■ **Exercise data**:
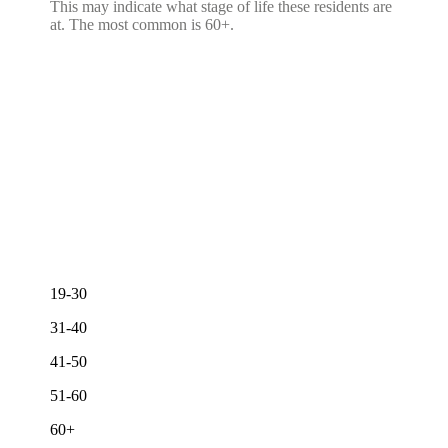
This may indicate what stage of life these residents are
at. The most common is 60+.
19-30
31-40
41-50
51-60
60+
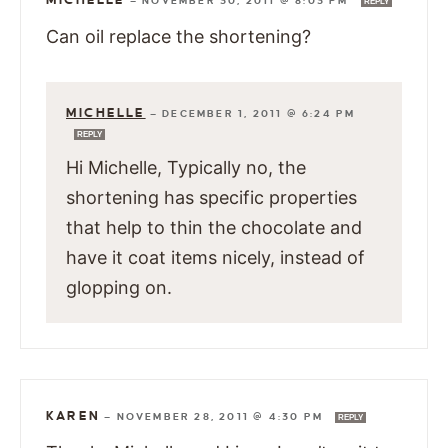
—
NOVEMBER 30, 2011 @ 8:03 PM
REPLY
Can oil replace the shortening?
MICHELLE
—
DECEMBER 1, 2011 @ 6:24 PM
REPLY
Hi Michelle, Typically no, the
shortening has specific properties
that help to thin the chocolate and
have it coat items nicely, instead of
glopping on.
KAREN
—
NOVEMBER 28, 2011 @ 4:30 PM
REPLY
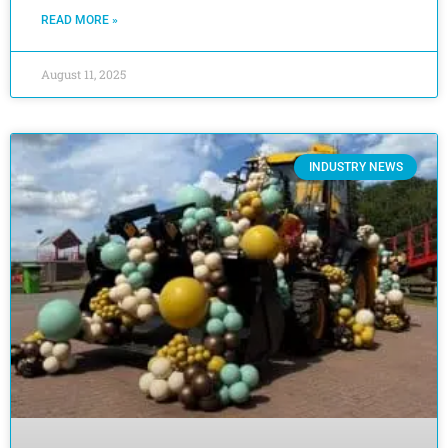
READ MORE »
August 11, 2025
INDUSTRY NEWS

--

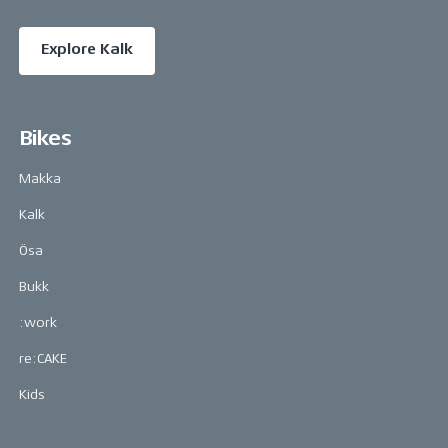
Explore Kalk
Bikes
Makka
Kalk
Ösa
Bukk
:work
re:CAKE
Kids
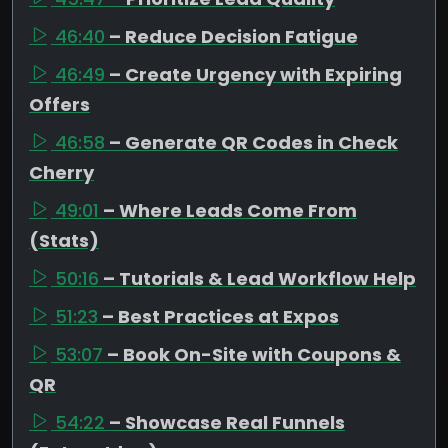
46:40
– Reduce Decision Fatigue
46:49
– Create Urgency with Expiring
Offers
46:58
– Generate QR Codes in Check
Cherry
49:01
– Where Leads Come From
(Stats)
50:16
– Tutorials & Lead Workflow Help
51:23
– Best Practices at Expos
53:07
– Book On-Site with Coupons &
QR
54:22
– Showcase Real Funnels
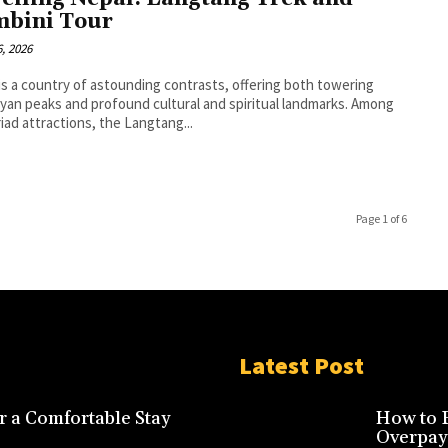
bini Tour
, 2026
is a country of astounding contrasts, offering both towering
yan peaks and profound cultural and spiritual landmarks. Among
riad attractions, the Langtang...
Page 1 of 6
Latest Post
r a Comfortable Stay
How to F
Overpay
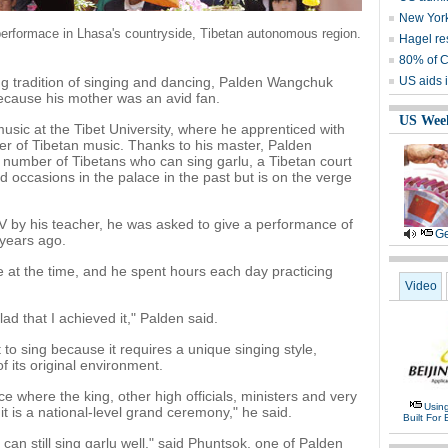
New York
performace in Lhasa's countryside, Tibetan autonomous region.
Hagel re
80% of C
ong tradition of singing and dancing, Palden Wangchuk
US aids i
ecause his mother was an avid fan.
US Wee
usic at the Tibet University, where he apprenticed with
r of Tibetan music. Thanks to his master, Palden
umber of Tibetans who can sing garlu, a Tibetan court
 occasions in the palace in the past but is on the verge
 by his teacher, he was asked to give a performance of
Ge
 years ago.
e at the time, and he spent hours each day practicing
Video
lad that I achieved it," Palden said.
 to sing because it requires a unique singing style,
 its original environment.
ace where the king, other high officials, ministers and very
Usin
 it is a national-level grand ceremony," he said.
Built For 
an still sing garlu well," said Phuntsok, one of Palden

■ **What you are asked to do**: Quote word for word only the lines above from the one containing "This may indicate" through the one containing "Hi Michelle, Typically no, the". Pictures stay out of your copy.

■ **Result for this exercise**:
This may indicate what stage of life these residents are
at. The most common is 60+.
19-30
31-40
41-50
51-60
60+
—
NOVEMBER 30, 2011 @ 8:03 PM
REPLY
Can oil replace the shortening?
MICHELLE
—
DECEMBER 1, 2011 @ 6:24 PM
REPLY
Hi Michelle, Typically no, the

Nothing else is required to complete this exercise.